Portrait photography is an art and it bows to no strict rules. But, you can always find general tips and tricks to improve your portrait-taking skills. Likewise, in a world of various models, types of portraits and numerous factors which influence portrait photo session, there are certain aspects you should always check and cover.
Here are my proven to work pointers and portrait photography techniques every professional photographer (and photographer to be) should find useful.
Gearing up is always the first step
Sure, I said there are no strict rules, but when we talk about portrait photography gear, the following tips are closest to actual rules simply because they work. Portrait photography settings are the first thing you should think about when planning a portrait photo session.
Choosing the right camera
Before you grasp for your wallet in fear, take a deep breath. You don’t have to own a top professional camera to take an amazing portrait photo. However, the resolution of your camera is a big deal, especially if you’re doing headshot photography. It’s all in the details and that’s why you want as high a resolution as you can get. When you have a high-resolution camera you will have more than enough space to crop as much as you need to in post-processing a photograph.
Still, the pixels shouldn’t be your main focus either. Just keep in mind that unless you want to print the photo on a very large format, any camera with 20mp and more will meet your needs.
In a case of shooting in low light, high ISO also comes in very handy. For those who are continuously looking for a little bit crisper image, a camera with a full-frame sensor is a great choice and you can find both mirrorless and DSLR cameras in full frame.
Prime vs. zoom lens
There is no dilemma in the choice of a lens when you have one model for portrait photography. A prime lens is made for this kind of photography.
The longer the lens, the focus on the face is better, so if that’s what you want, start with 85mm lens at least (photographers in a portrait studio and outside use lenses up to 200mm).The reason is that longer lens also helps with blurring the background (creating ) so your model is the central point in a photograph.
Keep in mind that shorter lenses are good for photographing a group of people, so if you intend to do family photography, use a shorter lens. However, that type of lens creates more compressed photos, so the background is more visible and can distract from your models, but also bring in some unwanted details in an otherwise great photo.
Never forget that emphasizing the subject of a portrait is the essence of a great portrait photo and you should not make any compromise in that area.
Shutter speed equation
Portrait photography allows extensive experimentation, so each photographer gets a chance to develop their own style. However, the shutter speed isn’t one of them. No matter how good you are in post-processing, you cannot fix slow shutter problems like a blurry image.
The practice is to set your shutter speed two times the focal length of your lens. For instance, when using a 100mm prime lens set a shutter speed of 1/200th minimum. This way you will avoid camera shake and image blur, but don’t think you always have to use this formula.
Some cameras and lenses have built-in stabilization, so even at lower shutter speed the image won’t be blurred. If you are on the market for a new camera, make sure to check if the device you want has stabilization whether in the lens which comes in a package or the camera body.
White balance is tricky
If you have a lot of portrait photography ideas for outdoor shooting and studio photography, never trust your camera’s auto white balance mode. It’s usually misled by the environment: reflected light off walls, clothing, trees, and other objects. This way you can get a counterproductive result especially if you’re not an experienced photographer.
The biggest issue with white balance is that it can affect the skin color of your subject and the result will be disappointing. Always use tools like white cards so you can create personalized white balance for every portrait photography session and situation.

##############################

## To do
**1)** In the portrait photography article, condense the paragraph beginning "The practice is to set your shutter speed" into a short bulleted list that keeps its main facts.
**2)** According to the portrait photography article, what camera resolution will meet your needs unless you plan to print very large?
**3)** List every section heading in the portrait photography article.

(Collected data entries)
##############################

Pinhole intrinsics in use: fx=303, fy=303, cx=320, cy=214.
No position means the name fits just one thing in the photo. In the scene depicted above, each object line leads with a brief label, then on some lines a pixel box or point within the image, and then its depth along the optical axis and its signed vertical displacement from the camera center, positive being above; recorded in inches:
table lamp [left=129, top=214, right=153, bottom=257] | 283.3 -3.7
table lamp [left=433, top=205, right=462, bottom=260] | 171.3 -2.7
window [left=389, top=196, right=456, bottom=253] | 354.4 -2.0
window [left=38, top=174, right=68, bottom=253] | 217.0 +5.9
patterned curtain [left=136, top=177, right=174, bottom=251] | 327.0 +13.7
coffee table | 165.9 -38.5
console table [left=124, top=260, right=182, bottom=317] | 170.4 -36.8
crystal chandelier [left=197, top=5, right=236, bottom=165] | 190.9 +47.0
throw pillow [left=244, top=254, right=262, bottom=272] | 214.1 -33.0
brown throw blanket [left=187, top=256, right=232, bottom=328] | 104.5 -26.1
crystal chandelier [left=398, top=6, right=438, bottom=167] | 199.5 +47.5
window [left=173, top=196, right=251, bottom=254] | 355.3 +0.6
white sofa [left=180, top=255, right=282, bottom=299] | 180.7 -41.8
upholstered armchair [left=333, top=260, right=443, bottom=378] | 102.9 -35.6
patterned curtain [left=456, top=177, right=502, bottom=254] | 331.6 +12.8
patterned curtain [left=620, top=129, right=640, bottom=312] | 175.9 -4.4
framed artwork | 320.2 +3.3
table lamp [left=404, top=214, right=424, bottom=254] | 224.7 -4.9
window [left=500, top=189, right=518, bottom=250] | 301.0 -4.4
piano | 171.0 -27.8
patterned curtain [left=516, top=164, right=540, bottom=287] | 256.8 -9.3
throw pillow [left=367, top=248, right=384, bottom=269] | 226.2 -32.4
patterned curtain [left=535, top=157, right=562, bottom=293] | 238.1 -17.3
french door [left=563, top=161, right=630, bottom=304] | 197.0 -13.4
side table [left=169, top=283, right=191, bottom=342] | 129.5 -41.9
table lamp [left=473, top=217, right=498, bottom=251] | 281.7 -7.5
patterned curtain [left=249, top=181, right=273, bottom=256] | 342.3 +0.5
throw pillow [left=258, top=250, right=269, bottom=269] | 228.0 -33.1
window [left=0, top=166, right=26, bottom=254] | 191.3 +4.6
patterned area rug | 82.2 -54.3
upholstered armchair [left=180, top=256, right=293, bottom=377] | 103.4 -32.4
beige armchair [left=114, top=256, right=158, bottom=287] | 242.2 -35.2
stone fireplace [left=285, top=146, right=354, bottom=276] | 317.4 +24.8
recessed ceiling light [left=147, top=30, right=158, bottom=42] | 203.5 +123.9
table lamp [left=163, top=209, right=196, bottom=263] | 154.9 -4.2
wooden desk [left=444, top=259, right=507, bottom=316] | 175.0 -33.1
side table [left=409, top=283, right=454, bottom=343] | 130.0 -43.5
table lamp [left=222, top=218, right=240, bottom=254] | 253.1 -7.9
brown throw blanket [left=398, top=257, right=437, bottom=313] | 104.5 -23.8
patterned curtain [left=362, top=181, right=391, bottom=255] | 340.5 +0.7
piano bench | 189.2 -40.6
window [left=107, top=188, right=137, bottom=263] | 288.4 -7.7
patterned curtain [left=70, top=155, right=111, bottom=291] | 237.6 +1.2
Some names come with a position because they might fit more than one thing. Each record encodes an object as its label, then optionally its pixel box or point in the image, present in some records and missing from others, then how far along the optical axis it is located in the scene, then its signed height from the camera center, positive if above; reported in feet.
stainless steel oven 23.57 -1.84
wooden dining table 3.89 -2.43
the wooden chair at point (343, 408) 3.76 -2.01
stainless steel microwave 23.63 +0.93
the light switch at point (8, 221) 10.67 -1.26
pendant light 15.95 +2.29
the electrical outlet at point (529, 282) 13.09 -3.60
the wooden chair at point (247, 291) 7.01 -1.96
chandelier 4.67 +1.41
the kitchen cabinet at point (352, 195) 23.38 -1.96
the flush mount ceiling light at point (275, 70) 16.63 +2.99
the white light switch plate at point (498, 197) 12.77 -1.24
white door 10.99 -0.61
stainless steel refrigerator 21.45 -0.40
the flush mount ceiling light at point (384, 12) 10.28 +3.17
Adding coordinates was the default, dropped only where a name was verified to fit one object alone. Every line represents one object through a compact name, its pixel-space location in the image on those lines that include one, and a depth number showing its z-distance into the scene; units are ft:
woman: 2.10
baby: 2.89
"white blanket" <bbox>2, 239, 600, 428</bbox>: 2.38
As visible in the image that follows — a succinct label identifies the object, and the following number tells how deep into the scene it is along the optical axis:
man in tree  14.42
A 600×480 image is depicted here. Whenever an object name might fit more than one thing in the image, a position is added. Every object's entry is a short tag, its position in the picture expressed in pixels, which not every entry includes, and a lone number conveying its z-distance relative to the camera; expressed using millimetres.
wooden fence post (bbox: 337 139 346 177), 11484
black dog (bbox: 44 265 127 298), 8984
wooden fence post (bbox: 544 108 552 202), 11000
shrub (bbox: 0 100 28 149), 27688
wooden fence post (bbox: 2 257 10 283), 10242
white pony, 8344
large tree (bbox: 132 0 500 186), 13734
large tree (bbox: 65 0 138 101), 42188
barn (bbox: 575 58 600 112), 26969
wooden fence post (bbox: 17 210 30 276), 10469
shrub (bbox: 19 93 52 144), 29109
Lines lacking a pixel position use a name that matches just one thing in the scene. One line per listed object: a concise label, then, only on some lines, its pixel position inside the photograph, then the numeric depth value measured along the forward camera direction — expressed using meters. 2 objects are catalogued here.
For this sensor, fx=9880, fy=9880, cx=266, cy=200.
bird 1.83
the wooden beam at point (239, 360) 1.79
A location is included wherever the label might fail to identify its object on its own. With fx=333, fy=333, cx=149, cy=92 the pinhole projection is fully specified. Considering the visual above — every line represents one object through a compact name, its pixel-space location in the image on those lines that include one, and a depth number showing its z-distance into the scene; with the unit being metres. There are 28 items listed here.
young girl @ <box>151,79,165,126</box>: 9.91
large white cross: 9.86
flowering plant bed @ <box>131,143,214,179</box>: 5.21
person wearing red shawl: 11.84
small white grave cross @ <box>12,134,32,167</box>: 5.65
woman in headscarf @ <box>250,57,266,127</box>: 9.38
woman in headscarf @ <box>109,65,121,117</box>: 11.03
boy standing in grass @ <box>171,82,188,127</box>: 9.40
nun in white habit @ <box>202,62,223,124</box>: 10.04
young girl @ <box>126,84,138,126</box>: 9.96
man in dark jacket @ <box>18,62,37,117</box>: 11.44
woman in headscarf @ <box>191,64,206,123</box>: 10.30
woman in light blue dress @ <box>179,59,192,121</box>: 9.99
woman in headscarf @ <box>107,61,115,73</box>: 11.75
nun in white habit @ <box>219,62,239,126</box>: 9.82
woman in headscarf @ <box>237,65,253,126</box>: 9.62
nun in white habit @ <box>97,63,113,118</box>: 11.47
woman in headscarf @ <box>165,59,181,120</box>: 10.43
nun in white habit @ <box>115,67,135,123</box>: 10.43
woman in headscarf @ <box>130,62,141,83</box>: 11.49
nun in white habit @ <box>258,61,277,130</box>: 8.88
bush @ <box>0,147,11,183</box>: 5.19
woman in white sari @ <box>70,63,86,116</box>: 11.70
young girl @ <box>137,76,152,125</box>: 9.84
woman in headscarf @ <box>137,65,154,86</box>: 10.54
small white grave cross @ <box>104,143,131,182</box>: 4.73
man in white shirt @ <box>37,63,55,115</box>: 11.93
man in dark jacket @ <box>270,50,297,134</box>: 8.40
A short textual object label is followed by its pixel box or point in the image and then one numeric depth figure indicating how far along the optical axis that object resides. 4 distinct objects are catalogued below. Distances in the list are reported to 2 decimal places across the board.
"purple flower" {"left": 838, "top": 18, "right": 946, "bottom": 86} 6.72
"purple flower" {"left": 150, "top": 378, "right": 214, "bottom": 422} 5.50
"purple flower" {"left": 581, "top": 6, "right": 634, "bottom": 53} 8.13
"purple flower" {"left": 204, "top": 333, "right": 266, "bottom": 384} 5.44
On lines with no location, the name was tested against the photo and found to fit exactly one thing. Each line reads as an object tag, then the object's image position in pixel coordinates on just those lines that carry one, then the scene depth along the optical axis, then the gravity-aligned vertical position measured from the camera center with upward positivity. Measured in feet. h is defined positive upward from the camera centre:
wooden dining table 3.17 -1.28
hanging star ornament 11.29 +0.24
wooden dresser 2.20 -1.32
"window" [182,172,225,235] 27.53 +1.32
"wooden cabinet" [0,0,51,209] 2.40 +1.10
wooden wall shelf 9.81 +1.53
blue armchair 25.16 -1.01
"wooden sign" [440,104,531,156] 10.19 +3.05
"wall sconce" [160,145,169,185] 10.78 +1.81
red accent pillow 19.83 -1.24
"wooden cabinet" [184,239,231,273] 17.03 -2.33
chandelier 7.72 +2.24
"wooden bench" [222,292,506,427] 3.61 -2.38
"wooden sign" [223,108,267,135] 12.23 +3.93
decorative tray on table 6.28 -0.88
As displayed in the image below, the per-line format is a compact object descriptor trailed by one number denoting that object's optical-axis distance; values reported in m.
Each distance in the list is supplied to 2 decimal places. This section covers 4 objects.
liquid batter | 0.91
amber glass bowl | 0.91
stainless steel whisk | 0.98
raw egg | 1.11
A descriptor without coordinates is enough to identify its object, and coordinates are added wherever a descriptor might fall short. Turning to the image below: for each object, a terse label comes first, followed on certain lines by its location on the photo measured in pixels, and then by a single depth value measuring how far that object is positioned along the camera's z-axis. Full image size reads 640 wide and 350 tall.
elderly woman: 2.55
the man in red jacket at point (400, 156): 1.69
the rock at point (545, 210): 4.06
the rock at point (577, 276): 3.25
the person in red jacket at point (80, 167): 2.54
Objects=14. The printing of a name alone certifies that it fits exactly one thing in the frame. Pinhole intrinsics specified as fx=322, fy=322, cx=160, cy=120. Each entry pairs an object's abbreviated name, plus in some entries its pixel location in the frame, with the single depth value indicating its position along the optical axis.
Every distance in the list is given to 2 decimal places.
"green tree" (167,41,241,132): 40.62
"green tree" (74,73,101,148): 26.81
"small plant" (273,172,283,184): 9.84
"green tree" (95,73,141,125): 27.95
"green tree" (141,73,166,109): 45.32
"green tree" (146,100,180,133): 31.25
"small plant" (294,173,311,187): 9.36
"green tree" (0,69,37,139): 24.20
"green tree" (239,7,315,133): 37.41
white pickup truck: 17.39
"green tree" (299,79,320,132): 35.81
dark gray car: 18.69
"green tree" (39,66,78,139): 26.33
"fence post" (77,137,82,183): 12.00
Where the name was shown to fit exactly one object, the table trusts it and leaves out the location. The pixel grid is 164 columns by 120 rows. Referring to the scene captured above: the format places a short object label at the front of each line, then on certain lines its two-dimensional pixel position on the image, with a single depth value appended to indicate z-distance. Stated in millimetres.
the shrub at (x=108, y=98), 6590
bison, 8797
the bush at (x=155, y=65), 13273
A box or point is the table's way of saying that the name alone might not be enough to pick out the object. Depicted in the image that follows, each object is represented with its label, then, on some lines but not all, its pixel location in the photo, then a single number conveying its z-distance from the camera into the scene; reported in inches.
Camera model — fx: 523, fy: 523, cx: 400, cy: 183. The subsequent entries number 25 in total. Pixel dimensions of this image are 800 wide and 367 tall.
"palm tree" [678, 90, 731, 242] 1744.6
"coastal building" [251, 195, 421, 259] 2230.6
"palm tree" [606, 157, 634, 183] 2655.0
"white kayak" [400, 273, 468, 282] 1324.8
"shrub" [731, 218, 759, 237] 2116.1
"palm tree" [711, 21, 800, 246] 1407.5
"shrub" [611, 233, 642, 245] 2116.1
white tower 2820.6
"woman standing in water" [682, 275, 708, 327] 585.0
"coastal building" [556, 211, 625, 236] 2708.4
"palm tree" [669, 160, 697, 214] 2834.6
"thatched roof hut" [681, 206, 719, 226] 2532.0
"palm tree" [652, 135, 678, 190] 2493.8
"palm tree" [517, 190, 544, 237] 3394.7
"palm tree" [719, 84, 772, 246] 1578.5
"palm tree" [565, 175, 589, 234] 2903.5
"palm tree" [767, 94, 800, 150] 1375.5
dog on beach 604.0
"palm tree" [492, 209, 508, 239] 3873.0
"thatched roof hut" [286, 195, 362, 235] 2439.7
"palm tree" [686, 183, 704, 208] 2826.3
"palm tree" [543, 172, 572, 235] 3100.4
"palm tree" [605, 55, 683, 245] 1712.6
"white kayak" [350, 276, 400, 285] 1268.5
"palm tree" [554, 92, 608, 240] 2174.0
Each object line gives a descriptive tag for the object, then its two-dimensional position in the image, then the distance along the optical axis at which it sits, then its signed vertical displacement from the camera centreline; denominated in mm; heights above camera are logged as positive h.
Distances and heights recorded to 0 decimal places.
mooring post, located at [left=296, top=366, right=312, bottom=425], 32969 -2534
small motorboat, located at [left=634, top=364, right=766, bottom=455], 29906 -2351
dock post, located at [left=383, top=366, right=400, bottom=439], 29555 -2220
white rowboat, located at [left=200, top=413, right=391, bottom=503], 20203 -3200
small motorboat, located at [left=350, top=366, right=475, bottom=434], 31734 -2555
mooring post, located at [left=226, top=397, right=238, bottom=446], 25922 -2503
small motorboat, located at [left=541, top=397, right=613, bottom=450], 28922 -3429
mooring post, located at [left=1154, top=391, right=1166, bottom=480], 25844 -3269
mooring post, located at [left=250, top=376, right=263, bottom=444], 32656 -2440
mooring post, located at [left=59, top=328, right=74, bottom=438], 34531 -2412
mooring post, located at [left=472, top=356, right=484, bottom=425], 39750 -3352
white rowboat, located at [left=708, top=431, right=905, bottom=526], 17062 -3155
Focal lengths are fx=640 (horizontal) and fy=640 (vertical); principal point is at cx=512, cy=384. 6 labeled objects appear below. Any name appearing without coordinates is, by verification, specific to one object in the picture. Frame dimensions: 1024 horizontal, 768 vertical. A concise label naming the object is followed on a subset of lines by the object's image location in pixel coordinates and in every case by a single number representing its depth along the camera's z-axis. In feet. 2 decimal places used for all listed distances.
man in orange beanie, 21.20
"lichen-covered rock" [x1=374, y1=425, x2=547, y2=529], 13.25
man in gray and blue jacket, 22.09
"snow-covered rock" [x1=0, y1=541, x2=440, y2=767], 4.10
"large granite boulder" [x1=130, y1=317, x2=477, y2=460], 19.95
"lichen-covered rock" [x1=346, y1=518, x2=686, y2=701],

##############################

## Answers per task
**1)**
- Set the shutter speed to at least twice the lens's focal length.
- Example: with a 100mm prime lens, use a minimum of 1/200th.
- This avoids camera shake and image blur.
- You don't always have to use this formula.

**2)** Any camera with 20mp or more.

**3)**
- Gearing up is always the first step
- Choosing the right camera
- Prime vs. zoom lens
- Shutter speed equation
- White balance is tricky